■ Work instruction a: Echo the rows of the keypoint correspondence data from their start through the line containing "7: (256, 127)", with both ends included. Leave the pictures out of your reply.

■ Text excerpt:
Support = o(ab)/Total
Confidence = o(ab)/o(a)
Name some places where anti-monotonicity is handy
Obviously, apriori support counting.
Rule generation (if abc->d doesn’t satisfy, then ab->cd won’t).
Candidate generation phase for Constraints Mining
Discuss why infrequent itemsets can be important.
If X+Y is infrequent, especially if minsup is very low,
That makes it likely that mixed itemsets X-Y or Y-X or -Y-X is interesting.
Define lift, and how you screwed up the homework
Lift of X->Y is
sup(XY)
sup(X) *sup(Y)
There’s an exttra N in there. sup(XY)and sup(X) both have an N, so they cancel, but sup(Y) has an N.
How is suppport and confidence effected as you go down a hirearchy,
say from Computer to Laptop to Dell
For Computer -> Printer
Support decreases, there are less dells out there than printers.
Confidence increases, the denominator shrinks.
How does decreasing support threshold increase computational complexity?
Two ways:
You get more frequent candidates, so more counting.
You get larger itemsets, so more passes over the data.
What 3 factors effect association computational complexity?
Number of items
Number of transactions
Average Transaction Width
3 factors we use to descrbe itemset generation algorithms (and more!)
Complete: finds all the itemsets
Sound: finds only interesting itemsets.
Efficient. Avoids generating same itemset twice.

(Keypoint correspondence data)
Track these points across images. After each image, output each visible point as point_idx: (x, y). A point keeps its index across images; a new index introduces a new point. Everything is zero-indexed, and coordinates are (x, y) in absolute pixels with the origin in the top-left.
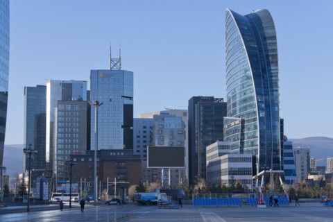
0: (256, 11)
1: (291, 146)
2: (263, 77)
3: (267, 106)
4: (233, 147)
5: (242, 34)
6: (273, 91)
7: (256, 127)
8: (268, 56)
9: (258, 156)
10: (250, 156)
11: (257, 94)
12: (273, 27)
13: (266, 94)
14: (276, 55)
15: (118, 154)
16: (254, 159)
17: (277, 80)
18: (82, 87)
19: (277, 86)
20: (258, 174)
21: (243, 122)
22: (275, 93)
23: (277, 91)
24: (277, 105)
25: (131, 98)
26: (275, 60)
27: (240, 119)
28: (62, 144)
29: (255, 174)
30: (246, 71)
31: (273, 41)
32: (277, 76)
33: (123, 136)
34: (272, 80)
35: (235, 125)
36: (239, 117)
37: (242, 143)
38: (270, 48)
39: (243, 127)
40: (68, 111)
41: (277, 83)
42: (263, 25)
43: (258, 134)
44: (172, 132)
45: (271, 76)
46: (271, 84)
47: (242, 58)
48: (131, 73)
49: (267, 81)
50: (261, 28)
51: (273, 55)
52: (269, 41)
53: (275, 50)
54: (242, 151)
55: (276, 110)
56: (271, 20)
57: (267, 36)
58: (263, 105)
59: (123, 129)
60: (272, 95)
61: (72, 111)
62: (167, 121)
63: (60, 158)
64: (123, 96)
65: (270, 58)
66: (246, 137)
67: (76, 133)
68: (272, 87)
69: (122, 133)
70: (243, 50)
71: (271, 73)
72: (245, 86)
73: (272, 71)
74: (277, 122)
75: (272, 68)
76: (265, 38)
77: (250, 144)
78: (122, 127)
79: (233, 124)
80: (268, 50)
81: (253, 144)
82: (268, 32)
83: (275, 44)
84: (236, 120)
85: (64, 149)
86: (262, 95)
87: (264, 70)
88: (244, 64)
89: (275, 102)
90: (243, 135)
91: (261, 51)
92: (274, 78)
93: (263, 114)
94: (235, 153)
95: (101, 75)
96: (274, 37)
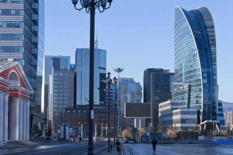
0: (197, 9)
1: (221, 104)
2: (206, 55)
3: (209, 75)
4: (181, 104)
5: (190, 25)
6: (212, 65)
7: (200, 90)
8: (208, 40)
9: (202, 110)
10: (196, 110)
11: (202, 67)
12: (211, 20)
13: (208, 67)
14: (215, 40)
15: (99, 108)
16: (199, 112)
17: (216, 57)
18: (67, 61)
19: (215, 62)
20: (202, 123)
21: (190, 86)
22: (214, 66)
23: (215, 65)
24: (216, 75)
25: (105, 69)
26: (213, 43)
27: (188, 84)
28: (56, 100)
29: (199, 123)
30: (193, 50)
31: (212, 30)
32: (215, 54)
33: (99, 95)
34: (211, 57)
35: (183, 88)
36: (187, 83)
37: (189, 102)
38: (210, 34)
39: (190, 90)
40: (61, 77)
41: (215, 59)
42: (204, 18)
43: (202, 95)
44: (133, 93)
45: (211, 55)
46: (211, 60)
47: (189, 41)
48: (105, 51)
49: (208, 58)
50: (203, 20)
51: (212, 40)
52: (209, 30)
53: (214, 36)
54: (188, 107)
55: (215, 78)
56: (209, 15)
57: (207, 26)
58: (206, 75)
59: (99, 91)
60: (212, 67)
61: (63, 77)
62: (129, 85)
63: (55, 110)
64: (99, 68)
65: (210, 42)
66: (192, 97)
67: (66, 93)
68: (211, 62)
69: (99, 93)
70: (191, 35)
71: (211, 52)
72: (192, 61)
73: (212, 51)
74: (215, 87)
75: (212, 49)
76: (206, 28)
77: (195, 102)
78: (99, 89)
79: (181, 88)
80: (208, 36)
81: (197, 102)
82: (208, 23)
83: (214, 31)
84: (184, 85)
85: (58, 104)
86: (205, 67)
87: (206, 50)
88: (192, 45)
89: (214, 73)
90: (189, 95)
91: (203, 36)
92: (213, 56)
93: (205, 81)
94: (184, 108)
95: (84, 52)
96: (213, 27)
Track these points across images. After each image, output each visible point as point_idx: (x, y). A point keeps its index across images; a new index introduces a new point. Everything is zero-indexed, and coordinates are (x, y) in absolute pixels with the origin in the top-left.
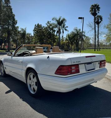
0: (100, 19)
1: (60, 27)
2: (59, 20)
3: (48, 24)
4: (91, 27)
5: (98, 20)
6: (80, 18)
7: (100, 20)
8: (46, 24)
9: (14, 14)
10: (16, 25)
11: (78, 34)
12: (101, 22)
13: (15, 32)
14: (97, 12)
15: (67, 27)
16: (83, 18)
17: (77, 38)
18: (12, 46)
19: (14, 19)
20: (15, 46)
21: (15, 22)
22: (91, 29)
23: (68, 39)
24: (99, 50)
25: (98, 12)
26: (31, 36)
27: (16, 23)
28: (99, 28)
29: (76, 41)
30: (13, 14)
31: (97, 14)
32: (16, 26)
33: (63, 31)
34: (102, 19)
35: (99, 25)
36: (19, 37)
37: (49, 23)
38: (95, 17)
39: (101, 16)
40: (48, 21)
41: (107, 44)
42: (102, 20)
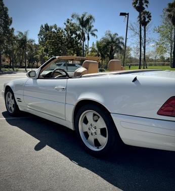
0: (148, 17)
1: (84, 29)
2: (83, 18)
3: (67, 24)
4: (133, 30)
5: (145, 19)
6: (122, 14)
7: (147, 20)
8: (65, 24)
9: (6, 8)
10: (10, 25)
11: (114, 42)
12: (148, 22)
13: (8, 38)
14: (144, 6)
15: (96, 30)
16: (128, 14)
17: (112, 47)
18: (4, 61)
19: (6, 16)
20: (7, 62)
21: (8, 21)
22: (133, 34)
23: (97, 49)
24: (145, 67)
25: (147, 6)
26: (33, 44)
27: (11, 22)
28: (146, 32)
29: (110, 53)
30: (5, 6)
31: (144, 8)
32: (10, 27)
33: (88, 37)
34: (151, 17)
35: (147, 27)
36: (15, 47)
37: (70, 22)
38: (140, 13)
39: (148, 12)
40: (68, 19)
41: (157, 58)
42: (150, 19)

■ Work instruction b: List the factors that the notes on association mining give as affecting association computational complexity.

■ Written reply a:
Track these points across images. After each image, output each visible point as point_idx: (x, y). A point keeps its index across images; a new index introduces a new point. Everything is zero-indexed, and coordinates are (x, y) in absolute pixels with the origin in the top-left.
0: (256, 11)
1: (291, 146)
2: (263, 77)
3: (267, 106)
4: (233, 147)
5: (242, 34)
6: (273, 91)
7: (256, 127)

■ Written reply b:
- Number of items
- Number of transactions
- Average Transaction Width